___ Bloco de texto ___

O regular ordenamento da expressão oral e, sobretudo, a exigente composição da escrita, contribuirá para o aperfeiçoamento do diálogo, da erudição e da respeitabilidade social. Só através do correcto uso da capacidade de expressão é que se poderá explanar a superioridade do pensamento. Pensa melhor quem traduz melhor, ou seja, as ideias poderão ser tanto ou melhor adquiridas quanto mais esclarecida e cristalina se tornar a comunicação. Para isso urge aperfeiçoar as capacidades de escrita nas classes estudantis. Isso adquire-se e entranha-se através da leitura que melhor se adapta ao seu nível etário e intelectual.
Lembro-me que no passado houve tentativas de popularização da cultura e da instrução através da edição de livros a baixo preço, com um discurso acessível, sintetizado e explícito. Foram disso exemplo a «Colecção Cosmos» e os «Cadernos da Seara Nova». Através deles aprenderam gerações de portugueses sem recursos financeiros para ocuparem os bancos universitários. O esforço de Bento de Jesus Caraça é paradigma desse programa de autodidactismo das classes trabalhadoras. Também por esse caminho fizeram ligeiras incursões alguns espíritos superiores como António Sérgio, Jaime Cortesão, Raul Proença e outros “searistas” ou “presencistas”.
O que acontece actualmente é que os alunos quando chegam às Universidades têem uma propensão natural para o generalismo, pois que assim foram treinados nos anos anteriores, com recurso ao ensino das línguas, da Filosofia, das Humanidades e das Ciências Exactas. O seu intelecto mostra-se disposto a derramar a atenção por várias matérias. Porém, na Universidade é logo conduzido para a focalização científica, para a especialização e para o particularismo. Desse modo contrai-se a sua avidez de aprendizagem, secciona-se e fulcraliza-se a sua formação científica em aspectos exclusivamente relacionados com a sua área de formação. Daí que os cursos das chamadas Ciências Exactas ou das Ciências Experimentais não optem por uma formação mais abrangente, no sentido de acompanharem a acumulação de conhecimentos com a sua integração e explicação no tempo social, no tempo político e no tempo cultural.

___ Extrato de dados ___

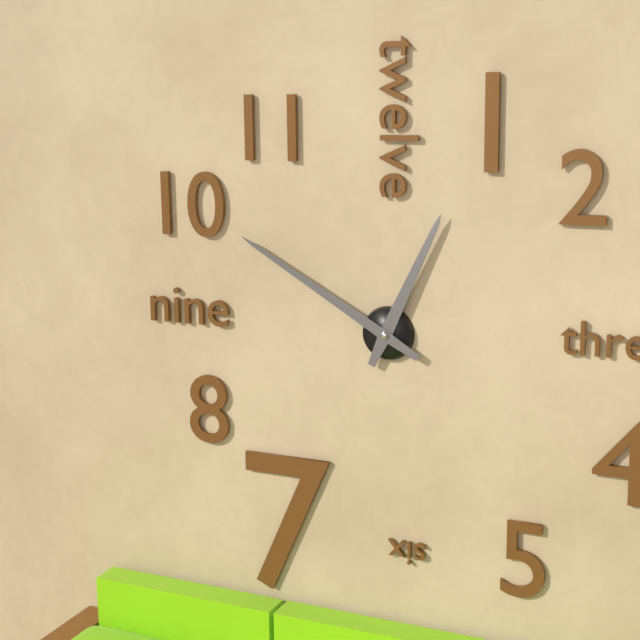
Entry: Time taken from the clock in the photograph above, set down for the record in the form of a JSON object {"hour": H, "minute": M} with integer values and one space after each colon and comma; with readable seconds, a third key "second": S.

___

Tarefas do exercício:
A – Indique todas as pessoas mencionadas pelo nome no texto sobre o ensino e a expressão escrita.
B – Escreva a continuação do texto sobre o ensino e a expressão escrita, a partir do ponto em que termina.

Respostas por ordem:
A – Bento de Jesus Caraça, António Sérgio, Jaime Cortesão e Raul Proença.

B –
O desfasamento entre o ensino secundário e universitário é abissal. Contudo, nota-se hoje uma crescente aproximação do topo para a base. Parece-me que deveria ser ao contrário. Mais grave ainda é o nível cultural das licenciaturas antigas para as novas licenciaturas, que sendo cada vez maior só tem conduzido ao abaixamento da qualidade científica e das exigências de competência profissional. Com a reforma de Bolonha tudo se resumirá à queda da fasquia da qualidade, da exigência e da competência, numa rasoira da sumidade e numa entronização da mediocridade intra-europeia. Quem se vai aproveitar disso é o Reino Unido e os Estados Unidos da América, que assim irão superiorizar-se ao nosso baixo nível científico e à nossa inferior qualidade académica. Dantes era-mos pobres mas cultos, agora vamos continuar a ser pobres, mas cada vez mais ignorantes.